The power project, aimed at delivering an estimated 3,000 Megawatts to homes and industries, is expected to lift the economy of Lagos which is Nigeria’s industrial hub, while the revised Land Use Charge Law had been designed to improve the values of property in the State.
The State’s House of Assembly had last week announced the passage of two bills expected to provide the legal framework for the programmes by enacting the Lagos State Embedded Power Supply Law 2018 and the Lagos State Land Use Charge Law 2018.
Both laws are expected to be signed this week by the State Governor, Mr. Akinwunmi Ambode.
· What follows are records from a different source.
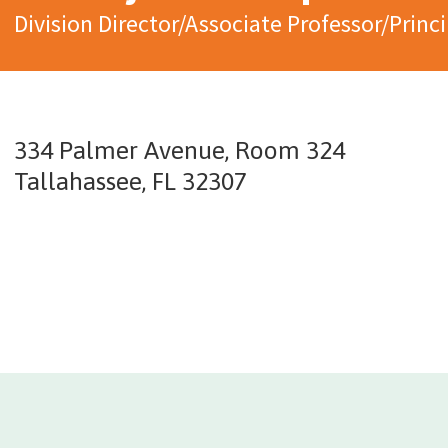
Division Director/Associate Professor/Princi
334 Palmer Avenue, Room 324
Tallahassee, FL 32307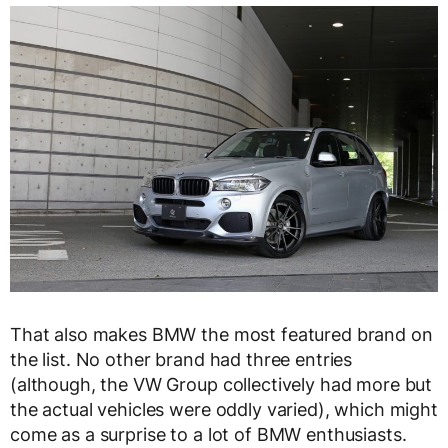
That also makes BMW the most featured brand on
the list. No other brand had three entries
(although, the VW Group collectively had more but
the actual vehicles were oddly varied), which might
come as a surprise to a lot of BMW enthusiasts.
Speaking on the development, Commissioner for Information and Strategy, Mr Kehinde Bamigbetan said the two strategic laws were part of the grand plan of the present administration to boost the economy and make life easier and comfortable for the people.
He said: “The Embedded Power Supply programme will provide the enabling environment for the private sector to generate not less than 1000 mega watts every year in the first phase of three years by using gas to produce power and distributing the electricity to consumers.
“As enabler, the Lagos State Government will guarantee the off-take of the generated power.
“This new product is expected to expand the distribution network and increase metering capacity of the electricity distribution firms in Lagos State including Eko Distribution Company and Ikeja Electricity Distribution Company.”
Bamigbetan said to ensure return on investment by participating companies and encourage more electricity companies to invest in the embedded power sector, the law has been arranged to provide the framework for the government to support the firms in the collection of tariffs and enforcement of contracts.
Speaking further, the Commissioner said: “A novel feature of the law is the introduction of provisions for the prosecution and sentencing of those who tap electricity illegally or use the power produced through the embedded power system without entering into contracts with the companies.
“Defined as power theft, industry watchers believe that this is the first law to provide penalties for a major cause of financial failures of electricity companies and with regular power supply in homes and industries, the Lagos State Government expects a giant leap in the production and growth of the economy,” Bamigbetan said.
Besides, the Land Use Charge Law is considered as the answer to the agitations of residents for a transparent process of determining rates.
Under the revised law, estate valuers authorised to assess and value tenements will ensure that the data are reliable and the indices are explicit.
The revised law also exempts tenements owned by non-profit organisations, religious bodies and public cemeteries and burial grounds.